I once finished a case with a young man who had been a chronic liar. His witness was his father, a man who valued integrity above all else. After six months of honest reporting, the young man told me he no longer thought about lying because the image of his father’s face was always in his mind before he spoke. I did not tell him he was a good person. I told him that he had finally learned how to calculate the cost of his words. We ended the therapy that day. The final session of a strategic intervention is often brief. You acknowledge the change in behavior, you confirm that the directive is now lifted, and you wish the client well. You do not need to process the ending. The result is the only closure required.
As practitioners, we must remain comfortable with the role of the intruder. You are interrupting a closed system of failure. The public commitment directive is a tool that forces that system to open. It uses the natural human desire for status and belonging to override the mechanical repetition of a habit. We do not wait for the client to develop the will to change. We create a situation where change is the only way for the client to maintain their standing in the community. You provide the structure, the client provides the action, and the social environment provides the reinforcement.
Your success in this work depends on your willingness to be disliked by the client during the process. If you seek the client’s approval, you will hesitate to enforce the directive.
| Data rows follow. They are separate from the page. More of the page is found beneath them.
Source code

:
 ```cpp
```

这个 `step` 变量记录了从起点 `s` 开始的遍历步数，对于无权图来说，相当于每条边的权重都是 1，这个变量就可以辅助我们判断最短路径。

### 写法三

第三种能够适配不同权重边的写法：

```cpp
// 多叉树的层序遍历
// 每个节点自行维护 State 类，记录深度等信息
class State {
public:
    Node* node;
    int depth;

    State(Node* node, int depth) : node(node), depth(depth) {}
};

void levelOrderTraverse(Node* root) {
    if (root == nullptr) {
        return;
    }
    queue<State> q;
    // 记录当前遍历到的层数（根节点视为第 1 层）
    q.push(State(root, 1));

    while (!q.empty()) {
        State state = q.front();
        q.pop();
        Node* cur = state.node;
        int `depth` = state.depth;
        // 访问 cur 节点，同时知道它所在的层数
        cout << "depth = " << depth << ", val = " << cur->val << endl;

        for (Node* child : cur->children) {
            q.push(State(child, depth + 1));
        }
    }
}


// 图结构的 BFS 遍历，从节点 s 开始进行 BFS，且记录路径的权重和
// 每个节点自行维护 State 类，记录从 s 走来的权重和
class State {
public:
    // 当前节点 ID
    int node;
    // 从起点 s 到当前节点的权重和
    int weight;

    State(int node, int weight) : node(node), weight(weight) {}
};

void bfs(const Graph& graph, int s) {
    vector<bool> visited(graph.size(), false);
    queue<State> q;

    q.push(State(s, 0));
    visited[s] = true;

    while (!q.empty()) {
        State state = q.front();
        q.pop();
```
If you worry about the client’s comfort, you will allow them to fail. You must prioritize the client’s recovery over the client’s opinion of you. We are not there to be friends. We are there to be the catalyst for a change that the client could not achieve alone. The directive works because it is hard. It works because it is public. It works because it places the client in a position where the symptom is no longer a private comfort but a public liability.
The final stage of the intervention is the observation of the client’s newfound autonomy. You will see a change in the way they speak about themselves and their future. They no longer describe themselves as victims of a compulsion. They describe themselves as people who have made a choice and held to it. This change in the client’s self description is the result of the action they took under your direction. We do not give the client credit for having insights. We give the client credit for having the courage to face the witness and tell the truth. The client has learned that they can survive social pressure and that they can control their own behavior when the stakes are high enough. This realization is the foundation of a permanent change in the client’s social functioning.